Your task → The lines below, from the one holding "The 600 Group Plc" through the one holding "Revenue increased by", are to be restated word for word, with all images left out.

[Records from a collection]
|---|

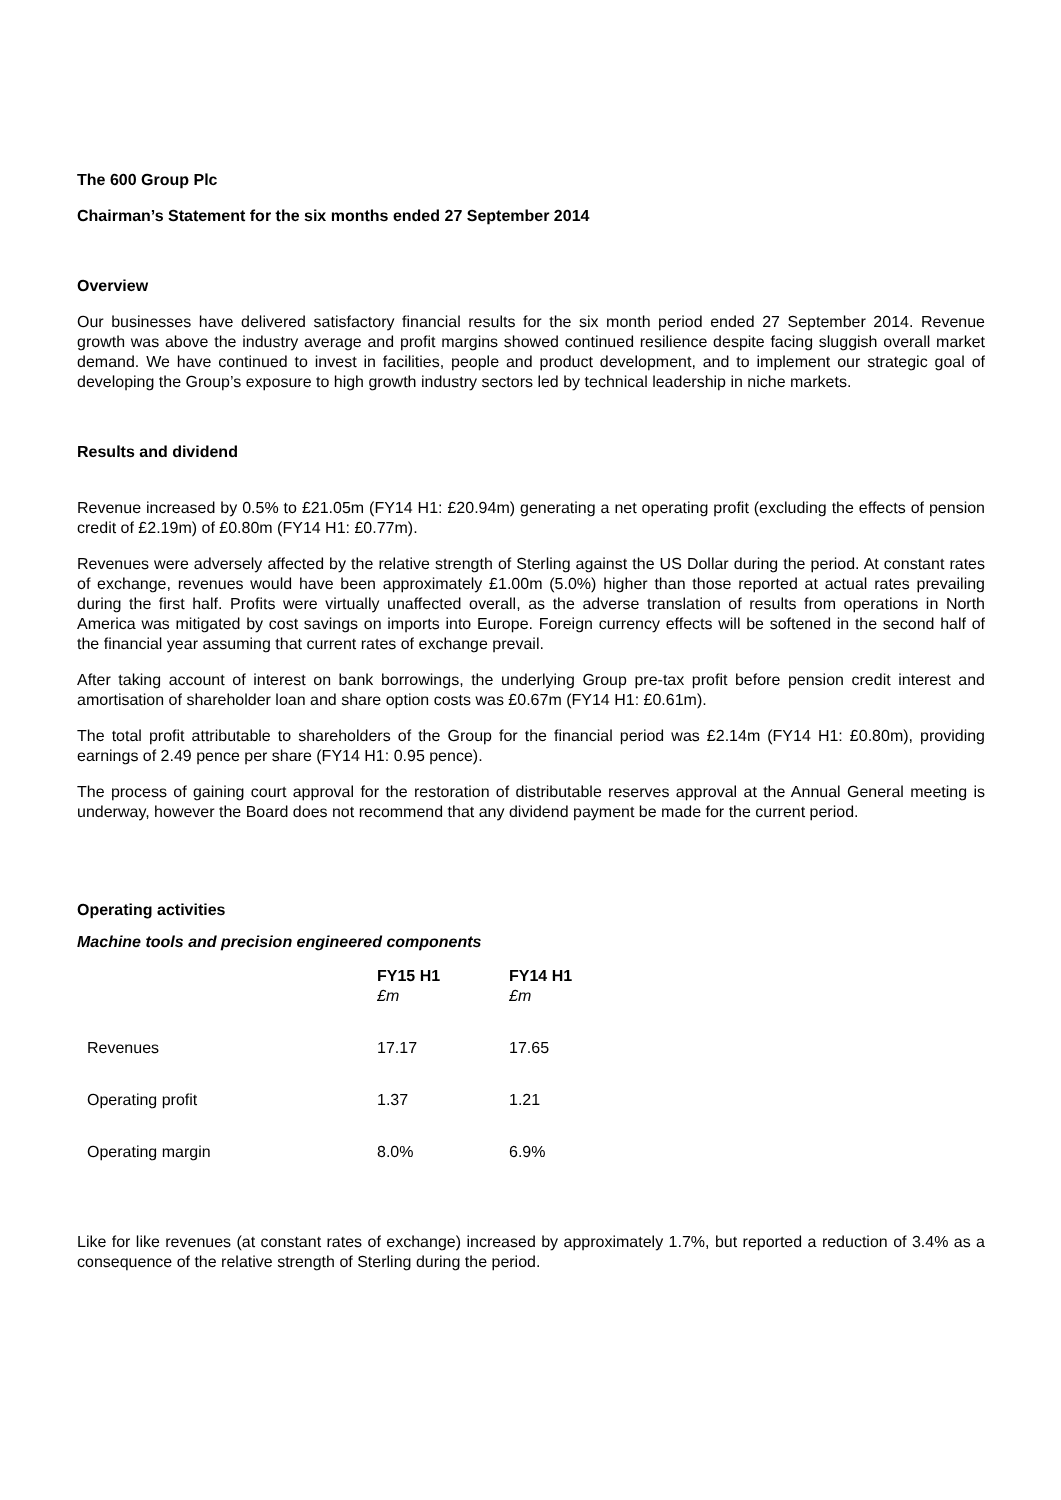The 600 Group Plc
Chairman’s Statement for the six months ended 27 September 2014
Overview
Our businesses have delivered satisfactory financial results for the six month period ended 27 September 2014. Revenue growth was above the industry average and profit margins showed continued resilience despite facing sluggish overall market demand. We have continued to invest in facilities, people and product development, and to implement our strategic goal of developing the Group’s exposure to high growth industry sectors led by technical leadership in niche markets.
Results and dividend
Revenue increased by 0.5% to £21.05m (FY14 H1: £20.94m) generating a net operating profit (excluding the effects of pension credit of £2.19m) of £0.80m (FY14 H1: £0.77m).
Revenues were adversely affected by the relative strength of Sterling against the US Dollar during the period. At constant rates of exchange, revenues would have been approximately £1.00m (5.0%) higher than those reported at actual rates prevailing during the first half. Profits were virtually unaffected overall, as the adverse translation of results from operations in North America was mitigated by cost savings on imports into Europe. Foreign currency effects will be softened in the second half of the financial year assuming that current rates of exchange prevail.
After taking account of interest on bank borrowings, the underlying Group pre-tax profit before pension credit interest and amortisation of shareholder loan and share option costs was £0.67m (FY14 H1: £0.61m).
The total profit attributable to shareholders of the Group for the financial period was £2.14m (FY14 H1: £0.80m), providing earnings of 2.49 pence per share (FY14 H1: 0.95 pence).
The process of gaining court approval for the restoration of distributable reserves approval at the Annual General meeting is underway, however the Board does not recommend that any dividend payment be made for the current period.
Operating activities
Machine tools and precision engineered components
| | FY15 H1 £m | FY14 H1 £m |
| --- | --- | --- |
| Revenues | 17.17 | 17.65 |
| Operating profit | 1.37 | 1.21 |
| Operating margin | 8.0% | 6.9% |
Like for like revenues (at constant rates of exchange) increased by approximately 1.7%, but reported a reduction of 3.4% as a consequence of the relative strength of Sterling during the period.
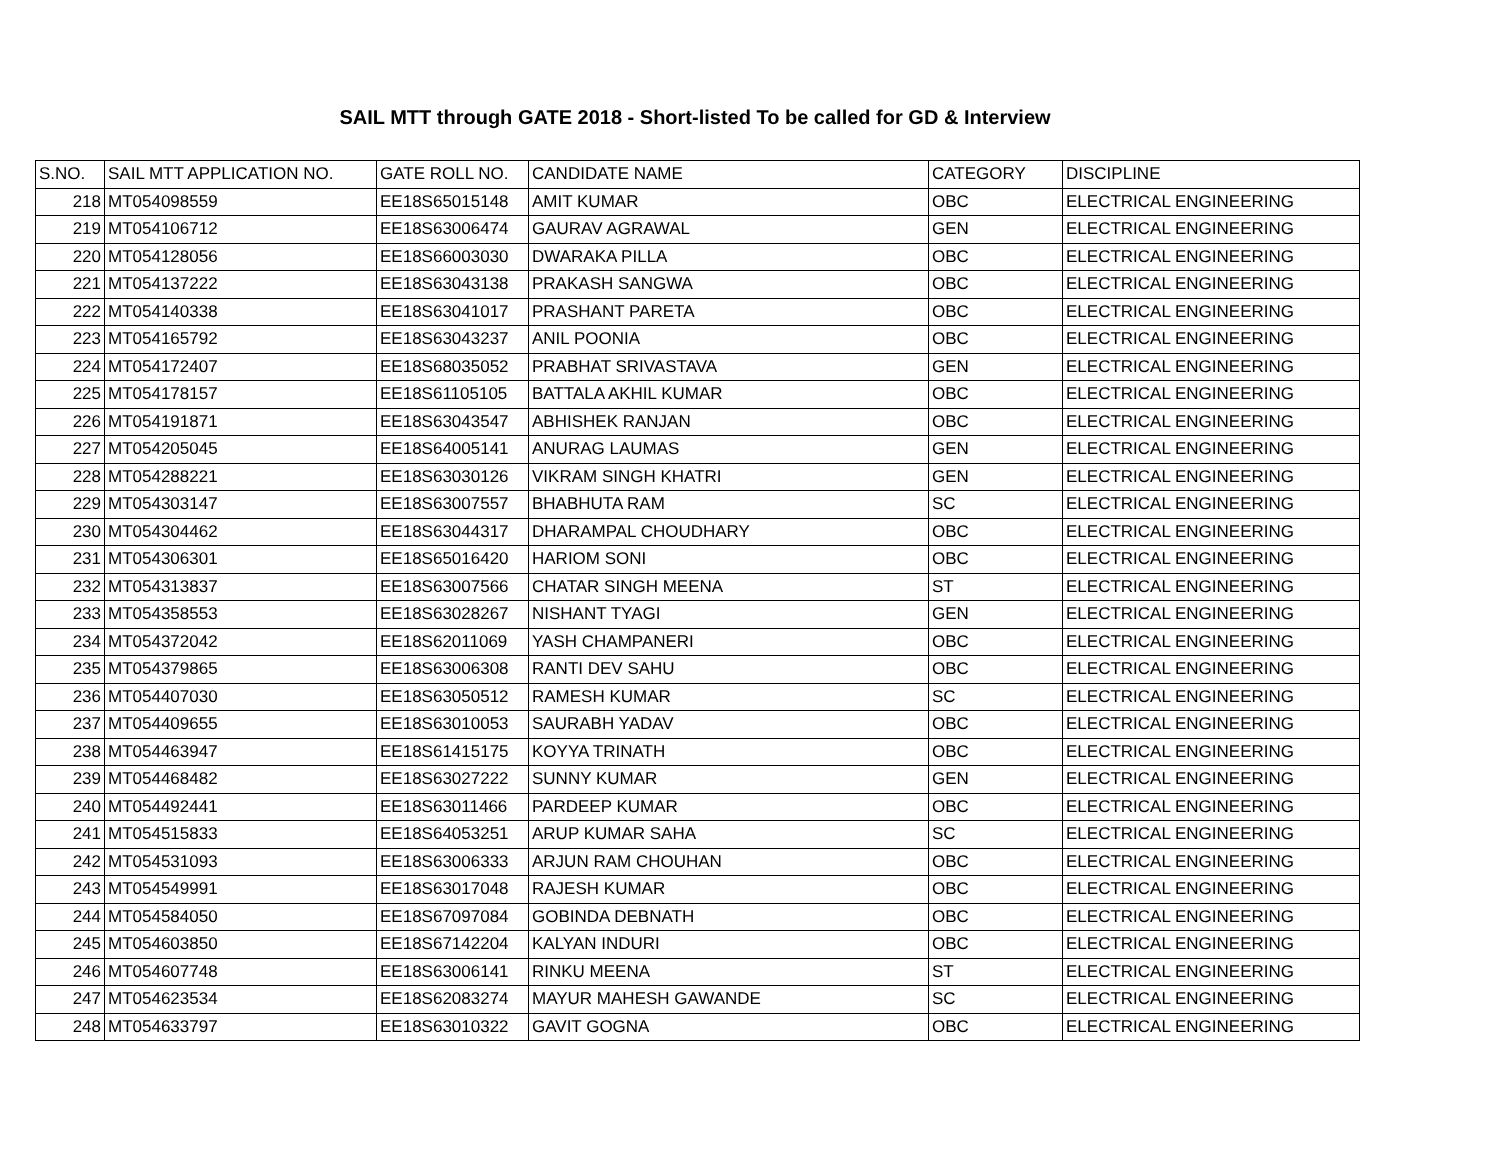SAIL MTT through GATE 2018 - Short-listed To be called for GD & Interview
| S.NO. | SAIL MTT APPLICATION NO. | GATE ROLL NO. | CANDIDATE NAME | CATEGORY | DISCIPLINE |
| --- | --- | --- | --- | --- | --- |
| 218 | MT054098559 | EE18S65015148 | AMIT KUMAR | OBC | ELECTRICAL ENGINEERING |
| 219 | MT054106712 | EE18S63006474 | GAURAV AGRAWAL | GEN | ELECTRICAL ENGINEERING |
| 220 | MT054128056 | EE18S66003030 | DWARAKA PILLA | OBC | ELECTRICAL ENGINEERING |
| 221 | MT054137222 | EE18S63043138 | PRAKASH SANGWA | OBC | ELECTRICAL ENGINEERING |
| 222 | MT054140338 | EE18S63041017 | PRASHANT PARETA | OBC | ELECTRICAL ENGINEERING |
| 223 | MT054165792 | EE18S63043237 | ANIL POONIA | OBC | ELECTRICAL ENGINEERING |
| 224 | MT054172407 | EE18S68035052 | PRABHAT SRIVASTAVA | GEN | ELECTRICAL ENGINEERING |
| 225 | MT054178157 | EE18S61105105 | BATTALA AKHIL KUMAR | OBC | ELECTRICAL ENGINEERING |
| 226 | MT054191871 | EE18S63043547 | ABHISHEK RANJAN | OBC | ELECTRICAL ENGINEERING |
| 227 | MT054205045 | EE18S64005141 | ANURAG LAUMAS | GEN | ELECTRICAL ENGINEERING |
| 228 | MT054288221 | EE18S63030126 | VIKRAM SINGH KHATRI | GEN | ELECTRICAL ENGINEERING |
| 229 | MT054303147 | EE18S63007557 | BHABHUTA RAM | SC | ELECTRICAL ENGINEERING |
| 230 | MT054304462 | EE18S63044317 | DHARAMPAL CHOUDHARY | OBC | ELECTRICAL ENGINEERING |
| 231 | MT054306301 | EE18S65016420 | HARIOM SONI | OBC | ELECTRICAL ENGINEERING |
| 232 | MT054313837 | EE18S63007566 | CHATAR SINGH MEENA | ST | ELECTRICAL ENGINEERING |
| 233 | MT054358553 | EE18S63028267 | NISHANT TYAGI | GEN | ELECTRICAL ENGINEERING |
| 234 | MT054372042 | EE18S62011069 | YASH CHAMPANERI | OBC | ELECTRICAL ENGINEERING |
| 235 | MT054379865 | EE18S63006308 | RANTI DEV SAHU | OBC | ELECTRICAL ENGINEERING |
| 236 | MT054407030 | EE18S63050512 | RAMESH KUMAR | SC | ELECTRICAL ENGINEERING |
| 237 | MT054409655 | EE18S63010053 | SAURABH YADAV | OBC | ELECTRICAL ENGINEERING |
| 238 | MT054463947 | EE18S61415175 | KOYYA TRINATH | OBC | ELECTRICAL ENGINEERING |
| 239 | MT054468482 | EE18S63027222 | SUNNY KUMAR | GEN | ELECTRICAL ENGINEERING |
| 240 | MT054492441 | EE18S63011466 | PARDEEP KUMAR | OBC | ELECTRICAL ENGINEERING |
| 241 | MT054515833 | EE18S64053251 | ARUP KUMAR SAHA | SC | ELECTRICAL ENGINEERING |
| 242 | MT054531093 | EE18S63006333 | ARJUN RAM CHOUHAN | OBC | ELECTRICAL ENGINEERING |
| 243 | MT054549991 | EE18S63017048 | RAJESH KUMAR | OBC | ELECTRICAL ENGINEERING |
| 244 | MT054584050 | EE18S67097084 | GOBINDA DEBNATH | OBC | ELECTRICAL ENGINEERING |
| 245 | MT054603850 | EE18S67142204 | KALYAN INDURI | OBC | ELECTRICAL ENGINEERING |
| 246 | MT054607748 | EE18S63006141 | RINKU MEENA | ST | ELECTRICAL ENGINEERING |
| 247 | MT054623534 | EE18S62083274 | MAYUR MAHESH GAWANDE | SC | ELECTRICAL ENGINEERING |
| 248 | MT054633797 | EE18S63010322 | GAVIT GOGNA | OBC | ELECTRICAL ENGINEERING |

|---|

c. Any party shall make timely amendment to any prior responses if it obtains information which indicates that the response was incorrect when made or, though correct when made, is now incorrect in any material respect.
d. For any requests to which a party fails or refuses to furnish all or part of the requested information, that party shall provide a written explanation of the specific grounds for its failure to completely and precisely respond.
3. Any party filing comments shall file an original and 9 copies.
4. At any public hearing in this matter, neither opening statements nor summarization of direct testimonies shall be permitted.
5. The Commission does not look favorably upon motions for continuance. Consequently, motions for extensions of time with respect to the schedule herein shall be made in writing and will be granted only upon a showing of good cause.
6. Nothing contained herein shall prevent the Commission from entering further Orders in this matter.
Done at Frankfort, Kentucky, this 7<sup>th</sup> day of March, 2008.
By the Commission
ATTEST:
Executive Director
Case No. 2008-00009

|---|

Exercise output →
The 600 Group Plc
Chairman’s Statement for the six months ended 27 September 2014
Overview
Our businesses have delivered satisfactory financial results for the six month period ended 27 September 2014. Revenue growth was above the industry average and profit margins showed continued resilience despite facing sluggish overall market demand. We have continued to invest in facilities, people and product development, and to implement our strategic goal of developing the Group’s exposure to high growth industry sectors led by technical leadership in niche markets.
Results and dividend
Revenue increased by 0.5% to £21.05m (FY14 H1: £20.94m) generating a net operating profit (excluding the effects of pension credit of £2.19m) of £0.80m (FY14 H1: £0.77m).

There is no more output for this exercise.